Два освещенных желтых окна в правом углу фасада и одно крайнее слева сверкнули из темноты. В следующий момент незнакомец исчез за четкой досчатой гранью.
Несколько минут пустая тьма настороженно висела над переулком. Где-то близко, по другую сторону дома, протяжно и громко залилась собака. Вой смолк и повторился опять с новой необычайною яростью. Затем собака замолкла. Вдоль забора зашуршали осторожные шаги новой, сливающейся с его поверхностью, фигуры.
Прижавшись к забору, некто второй простоял несколько секунд неподвижно. Но либо он не обладал решимостью первого, либо не надеялся на крепость своих мускулов.
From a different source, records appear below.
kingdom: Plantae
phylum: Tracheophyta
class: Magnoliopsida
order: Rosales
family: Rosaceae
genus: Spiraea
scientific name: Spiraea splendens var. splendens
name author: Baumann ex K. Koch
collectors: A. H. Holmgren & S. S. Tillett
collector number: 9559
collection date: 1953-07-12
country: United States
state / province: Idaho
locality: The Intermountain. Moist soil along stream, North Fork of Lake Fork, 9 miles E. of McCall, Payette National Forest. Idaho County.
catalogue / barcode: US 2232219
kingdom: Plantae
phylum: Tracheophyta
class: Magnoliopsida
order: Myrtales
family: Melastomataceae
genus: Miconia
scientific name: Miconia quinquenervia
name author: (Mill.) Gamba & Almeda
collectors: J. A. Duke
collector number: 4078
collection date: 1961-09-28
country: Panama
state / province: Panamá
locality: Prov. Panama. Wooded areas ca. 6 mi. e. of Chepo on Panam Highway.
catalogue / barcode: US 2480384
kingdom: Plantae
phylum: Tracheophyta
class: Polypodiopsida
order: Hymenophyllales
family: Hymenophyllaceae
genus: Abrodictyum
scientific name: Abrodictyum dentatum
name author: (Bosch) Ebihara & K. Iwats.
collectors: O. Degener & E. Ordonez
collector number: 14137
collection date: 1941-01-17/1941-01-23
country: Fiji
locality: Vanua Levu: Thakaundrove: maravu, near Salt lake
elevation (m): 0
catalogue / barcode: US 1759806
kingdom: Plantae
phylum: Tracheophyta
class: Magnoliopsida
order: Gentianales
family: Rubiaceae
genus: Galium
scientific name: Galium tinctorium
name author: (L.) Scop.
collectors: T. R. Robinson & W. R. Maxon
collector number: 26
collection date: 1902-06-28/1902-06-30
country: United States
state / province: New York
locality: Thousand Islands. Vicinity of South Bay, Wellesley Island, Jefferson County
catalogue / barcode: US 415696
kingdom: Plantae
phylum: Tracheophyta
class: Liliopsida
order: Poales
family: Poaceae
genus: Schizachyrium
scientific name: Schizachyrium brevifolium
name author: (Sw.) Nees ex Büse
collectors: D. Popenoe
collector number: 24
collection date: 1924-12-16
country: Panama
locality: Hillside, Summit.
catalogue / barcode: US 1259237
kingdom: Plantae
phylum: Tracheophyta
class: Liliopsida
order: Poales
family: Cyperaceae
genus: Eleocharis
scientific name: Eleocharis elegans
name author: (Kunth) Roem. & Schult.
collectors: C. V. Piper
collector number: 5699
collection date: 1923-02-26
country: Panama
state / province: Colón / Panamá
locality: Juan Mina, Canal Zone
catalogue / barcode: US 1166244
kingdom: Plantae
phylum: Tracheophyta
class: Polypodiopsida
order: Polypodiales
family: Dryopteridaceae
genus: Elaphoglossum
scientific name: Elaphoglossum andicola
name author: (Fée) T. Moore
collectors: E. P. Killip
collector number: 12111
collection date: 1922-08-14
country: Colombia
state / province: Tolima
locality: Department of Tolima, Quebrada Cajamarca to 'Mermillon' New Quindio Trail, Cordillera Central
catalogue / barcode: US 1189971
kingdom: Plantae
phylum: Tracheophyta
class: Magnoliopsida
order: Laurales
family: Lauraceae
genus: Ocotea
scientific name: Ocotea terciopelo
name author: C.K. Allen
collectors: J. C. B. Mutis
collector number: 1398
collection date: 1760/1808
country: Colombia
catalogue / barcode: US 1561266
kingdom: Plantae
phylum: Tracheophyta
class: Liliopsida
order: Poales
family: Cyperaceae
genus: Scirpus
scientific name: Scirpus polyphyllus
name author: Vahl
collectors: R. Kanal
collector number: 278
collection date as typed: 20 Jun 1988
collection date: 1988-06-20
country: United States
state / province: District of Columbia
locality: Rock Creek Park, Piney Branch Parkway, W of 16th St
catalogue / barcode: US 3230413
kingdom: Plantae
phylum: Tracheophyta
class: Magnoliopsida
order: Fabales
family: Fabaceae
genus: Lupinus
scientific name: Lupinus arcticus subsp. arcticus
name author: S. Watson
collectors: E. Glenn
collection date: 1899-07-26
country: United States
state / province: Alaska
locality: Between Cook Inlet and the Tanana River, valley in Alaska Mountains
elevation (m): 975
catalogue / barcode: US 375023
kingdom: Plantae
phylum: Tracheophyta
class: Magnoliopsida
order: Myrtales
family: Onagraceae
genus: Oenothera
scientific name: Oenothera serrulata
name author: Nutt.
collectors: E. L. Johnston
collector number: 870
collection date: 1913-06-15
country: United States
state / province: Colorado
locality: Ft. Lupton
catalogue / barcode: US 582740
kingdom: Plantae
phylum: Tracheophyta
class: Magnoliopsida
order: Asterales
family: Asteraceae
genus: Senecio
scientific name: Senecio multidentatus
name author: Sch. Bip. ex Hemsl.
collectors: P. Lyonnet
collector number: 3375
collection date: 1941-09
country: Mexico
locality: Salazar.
Как бы то ни было, он не повторил движений предшественника, а снова заскользил вдоль стены, очевидно, ища подходящей лазейки для проникновения внутрь…
Прошло полчаса. Из разорванных туч выглянула усеченная луна, залив улицу, забор и сад тусклым неверный светом. Плыла ночная тишина…
Для человека, лежащего совершенно неподвижно в высокой сырой траве да еще на враждебной территории, полной всевозможных опасностей — срок в тридцать минут может показаться очень значительным! Лежать на ноющих локтях, чувствовать, что все тело пропитывается дрожью ночного холода и не спускать глаз с трех световых квадратов перед глазами — вот основное занятие человека, пробравшегося в чужой сад с определенной целью! А если к этим неудобствам прибавляются муки раненой совести — дело становится из рук вон плохо! Именно переживаниям такого рода суждено было терзать душу ночного незнакомца, распростертого на животе репортера Мака.
Вчера вечером в назначенный срок он пришел к Иванову. Военлет был дома, здесь же сидел его друг — техник Фенин — квадратнолицый человек в ситцевой косоворотке, выглядывавшей из под серого, потертого пиджака. Сидели у стола под портретами Ленина и Маркса, пили чай, разговаривали. Хозяйничала жена Иванова.